Dispatch From Abroad

Graphic by Joon Ang Daily

Adoptees are leading a movement for adoption reform in Korea, according to coverage in the Korean newspaper JoonAng Daily. After an initial appeal to the Anti-corruption and Civil Rights Commission was dismissed, six adoptees mobilized unwed mothers, community groups, lawyers, and lawmakers in an attempt to overhaul Korean adoption law. Proposed changes call for stronger government oversight of private adoption agencies, a 30-day waiting period before a mother must decide to relinquish her child, and improved access to records for adult adoptees. If successful, these efforts would be one of the first instances where adoptees returned to their country of birth and changed adoption practices through the government. Read the JoonAng Daily story at http://joongang daily.joins.com/article/view.asp?aid=2912372.

South Korean adoptees are the largest percentage of international children and youth adopted into families in the United States. Because of this large contingent, the Evan B. Donaldson Adoption Institute's recent survey on identity in adoption focuses in part on adoptees from Korea. For more on the study, Beyond Culture Camp, see the item in "Research Report" on this page.

Gearing up for the World Cup that will be held there this year, FIFA recently opened its first Football for Hope Centre in South Africa. FIFA is the governing body for soccer--what most of the world knows as football--and is beginning a campaign called 20 Centres for 2010. The first center opened in early December in Khayelitsha, near Cape Town. Built in an area once known for its crime and violence, the center aims to breathe new life into the community, with rooms for public health services and informal education, office space, common space for community gatherings, as well as a turf field for games. "This center will use people's passion for football to transform communities and to provide hope and opportunities for young people," said FIFA president Joseph F. Blatter.

Each of the 20 centers will be run by an existing community organization.

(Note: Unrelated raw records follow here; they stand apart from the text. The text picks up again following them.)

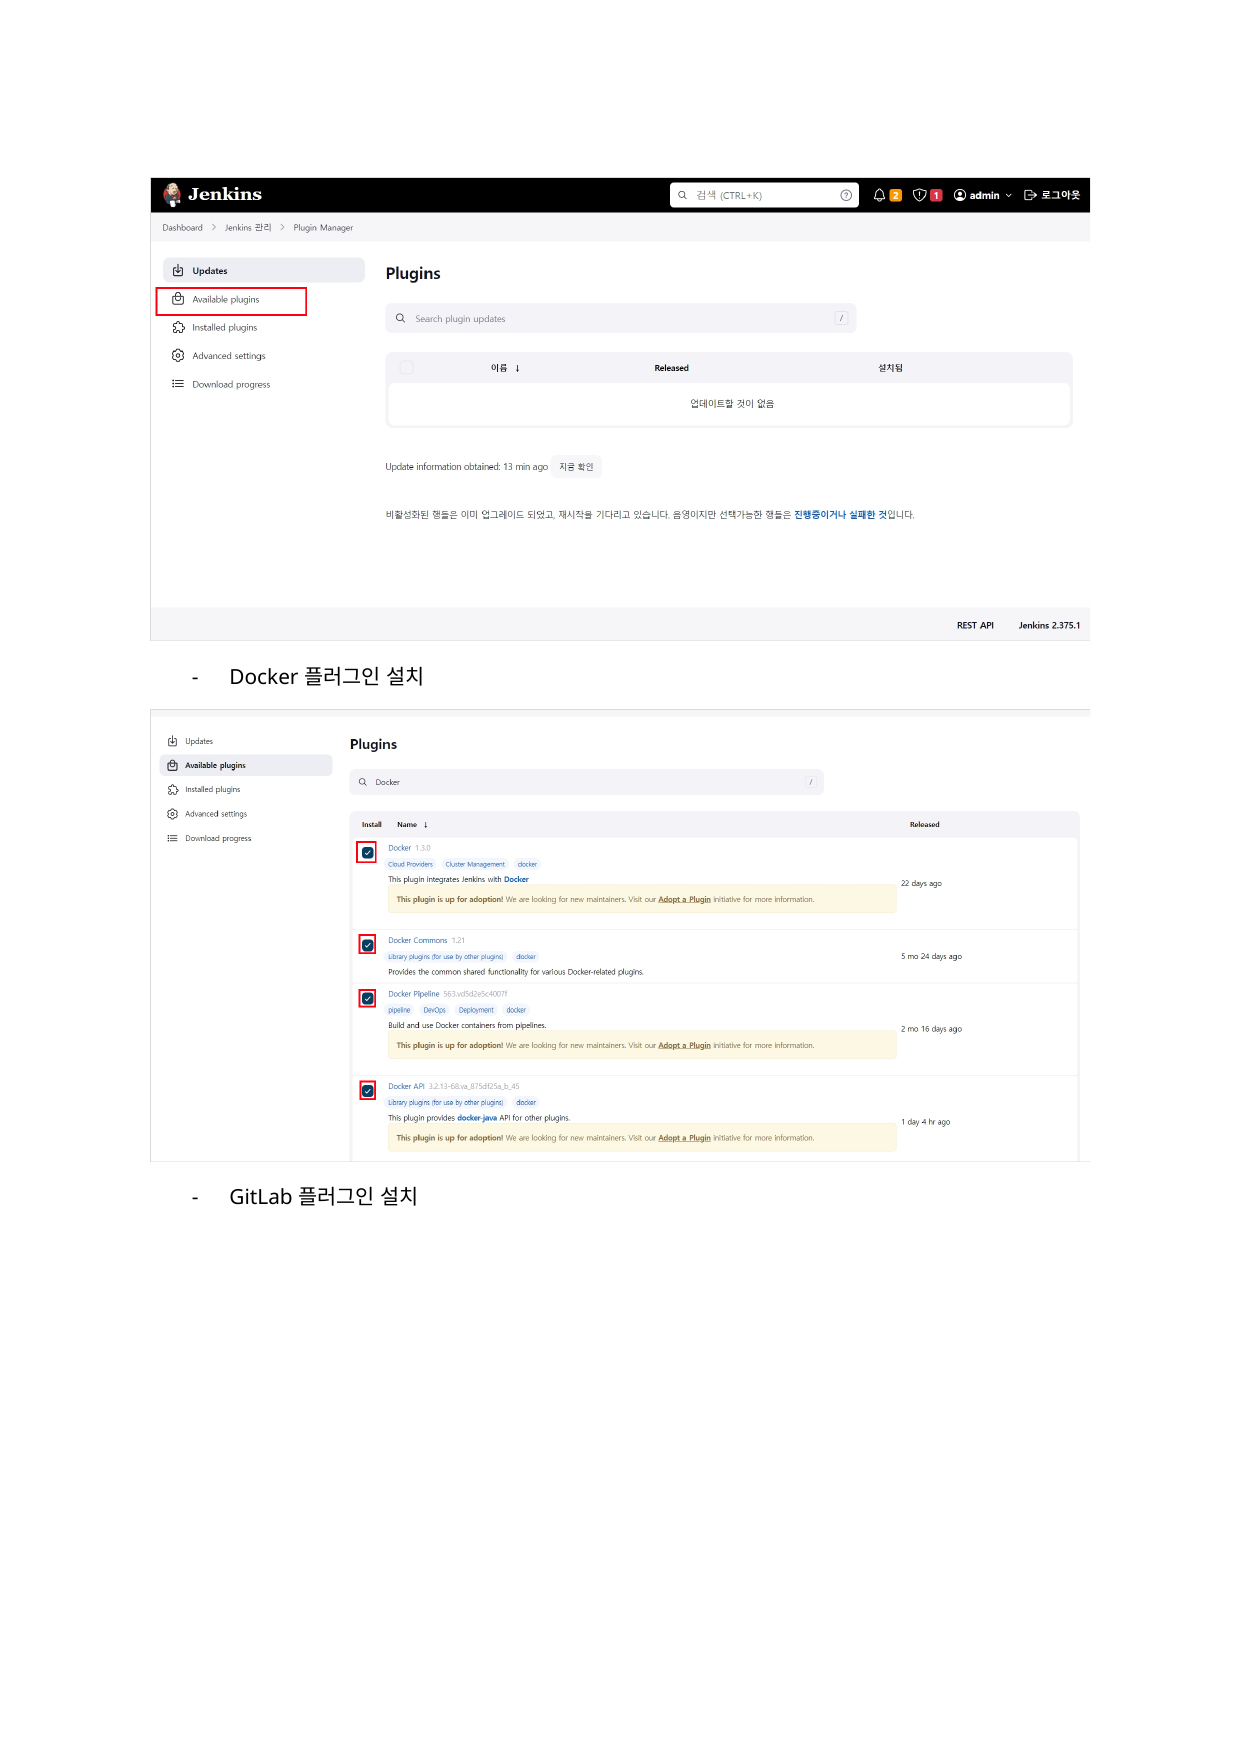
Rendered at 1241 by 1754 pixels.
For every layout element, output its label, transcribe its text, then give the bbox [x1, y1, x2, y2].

picture [150, 709, 1091, 1162]
picture [150, 177, 1091, 641]
list GitLab 플러그인 설치 [192, 1180, 1090, 1210]
list Docker 플러그인 설치 [192, 660, 1090, 690]
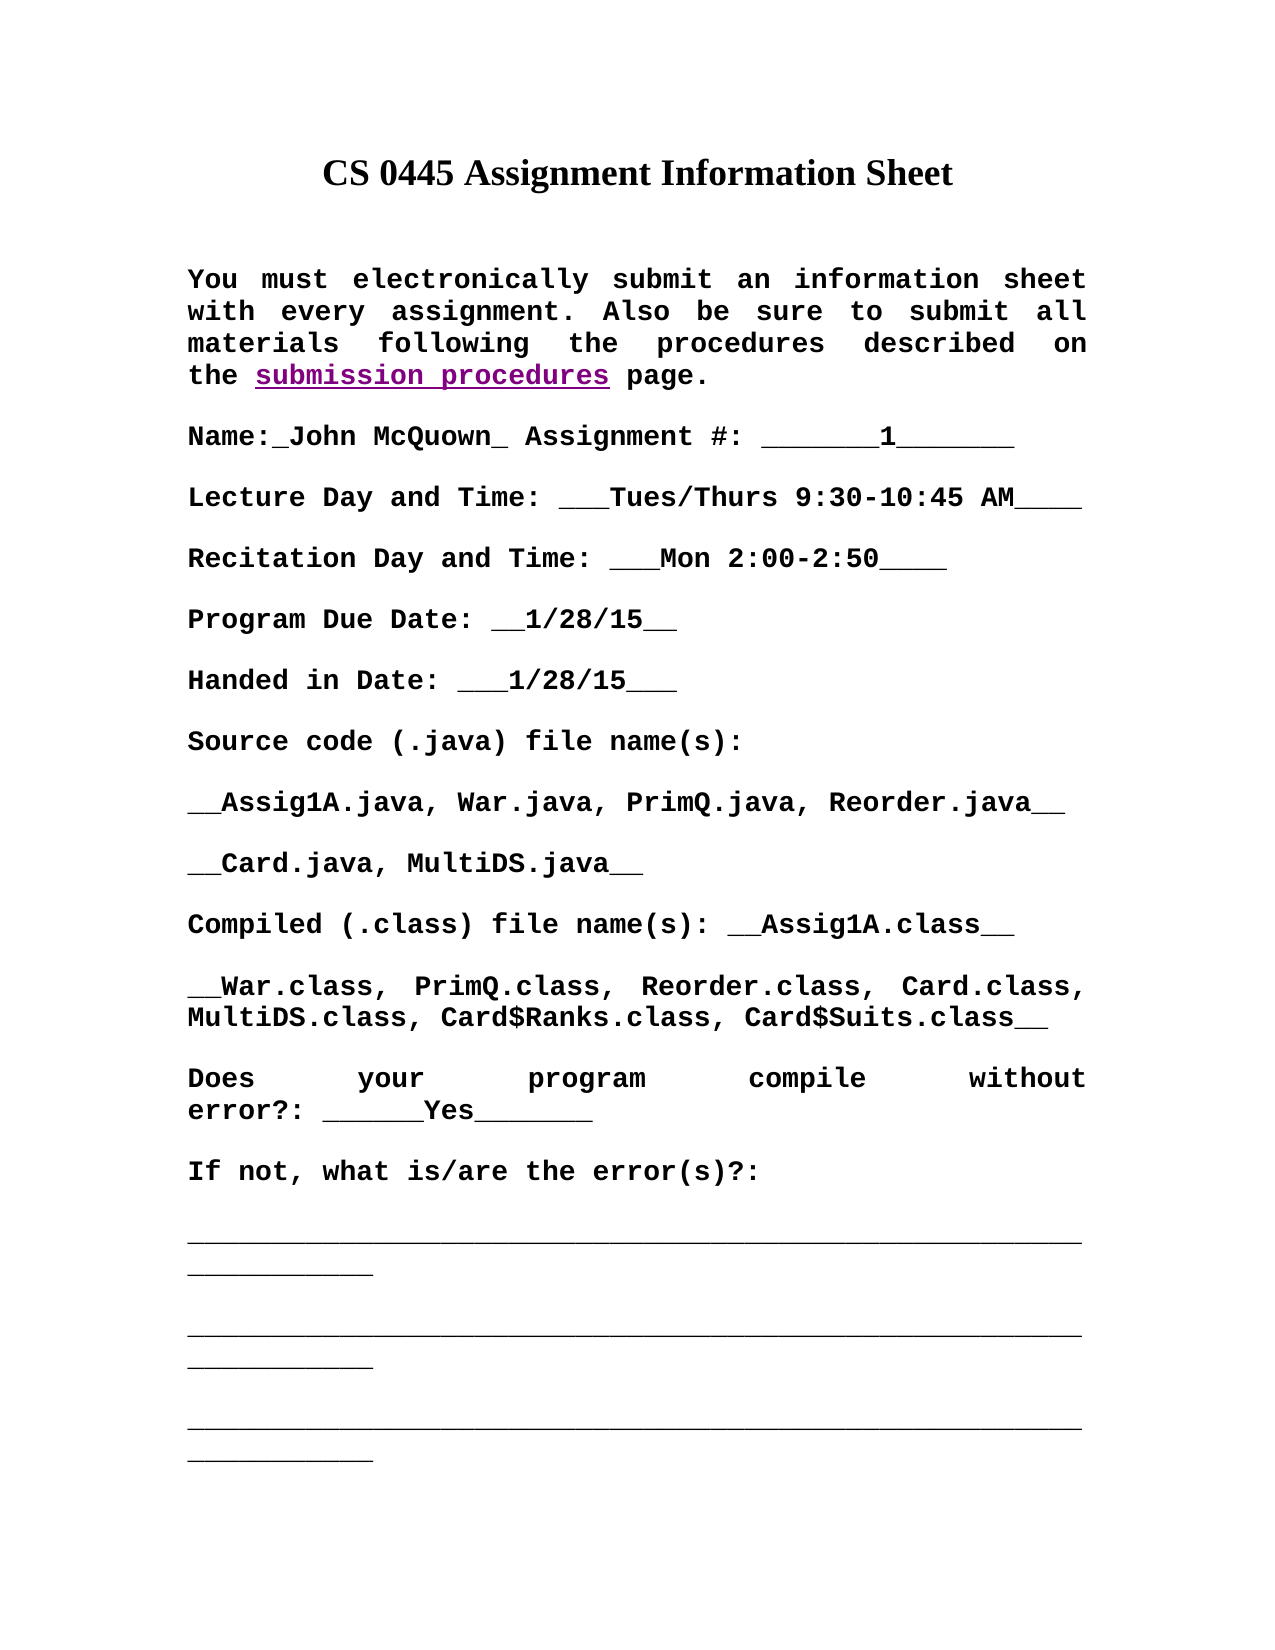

The Football for Hope Centre in Khayelitsha will be managed by Grassroot Soccer, a South African-based nonprofit that uses football to educate young people about HIV and AIDS and empower them with the knowledge to live HIV-free. The next five centers will be built by FIFA and its strategic ally streetfootballworld in disadvantaged communities in Kenya, Namibia, Mali, Rwanda, and Ghana and will address crucial issues like health, education, gender equality, peace-building and the environment--as well as HIV and AIDS, considered to be one of the greatest challenges faced by young people in Africa.

Work on the next center, in Baguineda, Mali, about 30 miles from the capital city of Bamoko, began in late September. The Mali center's programs will focus on gender equality.